Lockdown e Estado de Sítio: operar uma unha não exige anestesia geral!
11 de maio de 2020, 8h17
O jornalista Sergio Rodas produziu bela matéria sobre lockdown aqui na Conjur. Necessitamos de Estado de Defesa ou de Sítio para limitar atividades e restringir direitos de ir e vir?
No lockdown, em regra, as pessoas só podem ir à rua para fazer compras em supermercados e farmácias ou trabalhar em atividades essenciais. O primeiro caso ocorreu no Maranhão. A Justiça ordenou, em 30 de abril, que o estado e o município de São Luís implementassem o lockdown na região metropolitana da capital. Isso porque as medidas de isolamento social têm sido insuficientes para conter a propagação do coronavírus. Houve outras decretações.
O constitucionalista Pedro Serrano disse: Embora a Constituição só autorize expressamente a restrição dos direitos de ir e vir e de reunião nos estados de defesa e de sítio, não é necessário decretar um deles para instituir o lockdown, porque tais regimes excepcionais se aplicam melhor a situações de violência e comprometimento da ordem pública, e não são necessários em crises sanitárias.
Na visão dele, mecanismos como os estados de emergência e de calamidade pública — instituído pelo Congresso — são suficientes para combater o coronavírus. Serrano diferencia um momento de legalidade extraordinária — como o que vivemos devido à epidemia — de um estado de exceção. A legalidade extraordinária é a forma como o Estado Democrático de Direito reage a uma situação emergencial. Mas não há anomia (ausência ou suspensão de leis e direitos), como no estado de exceção. Na legalidade extraordinária, o Estado segue submisso à legislação e deve criar o mínimo possível de novas leis.
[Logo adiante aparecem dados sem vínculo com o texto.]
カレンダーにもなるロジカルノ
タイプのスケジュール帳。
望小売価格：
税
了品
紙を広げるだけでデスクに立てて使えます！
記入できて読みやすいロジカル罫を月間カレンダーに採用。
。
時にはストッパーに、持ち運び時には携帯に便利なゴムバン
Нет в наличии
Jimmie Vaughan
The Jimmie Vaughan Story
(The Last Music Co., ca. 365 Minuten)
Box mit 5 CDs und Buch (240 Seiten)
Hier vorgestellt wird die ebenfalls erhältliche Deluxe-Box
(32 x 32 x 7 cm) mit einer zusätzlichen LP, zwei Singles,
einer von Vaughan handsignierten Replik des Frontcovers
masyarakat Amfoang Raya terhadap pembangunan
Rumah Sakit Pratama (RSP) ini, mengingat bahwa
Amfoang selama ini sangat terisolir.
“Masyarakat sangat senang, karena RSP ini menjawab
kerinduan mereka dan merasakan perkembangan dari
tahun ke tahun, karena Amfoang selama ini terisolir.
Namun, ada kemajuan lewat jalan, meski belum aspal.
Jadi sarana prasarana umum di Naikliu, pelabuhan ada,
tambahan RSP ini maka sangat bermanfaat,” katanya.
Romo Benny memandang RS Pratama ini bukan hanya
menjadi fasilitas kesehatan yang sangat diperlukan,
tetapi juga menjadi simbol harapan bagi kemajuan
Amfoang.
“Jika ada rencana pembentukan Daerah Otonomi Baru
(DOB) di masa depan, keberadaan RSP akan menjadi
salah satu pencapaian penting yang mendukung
A ideia, pois, é solucionar os problemas com base no ordenamento jurídico em vigor. Concordam com Serrano os professores Gustavo Binebojm, Carolina Fidalgo. E eu também.
Não vejo a necessidade de tomarmos medidas drásticas como Estado de Defesa ou de Sítio, quando podemos resolver o problema com medidas menos rigorosas. Devemos reagir à emergência sanitária com, no máximo, aquilo que Pedro Serrano e eu estamos chamando de legalidade extraordinária.
Estado de Defesa e de Sítio são para outro tipo de situação. A ordem ou a paz social está em jogo no Brasil? Claro que não. Fazendo uma ironia, diria que o Estado de defesa ou de sítio são necessários somente se for com o objetivo de combater os fascistas que querem fechar o STF e o Congresso e que acampam na frente do STF. Mas nem para isso — com sarcasmo ou sem sarcasmo — essas medidas de exceção são necessárias. Basta um grito e eles saem correndo.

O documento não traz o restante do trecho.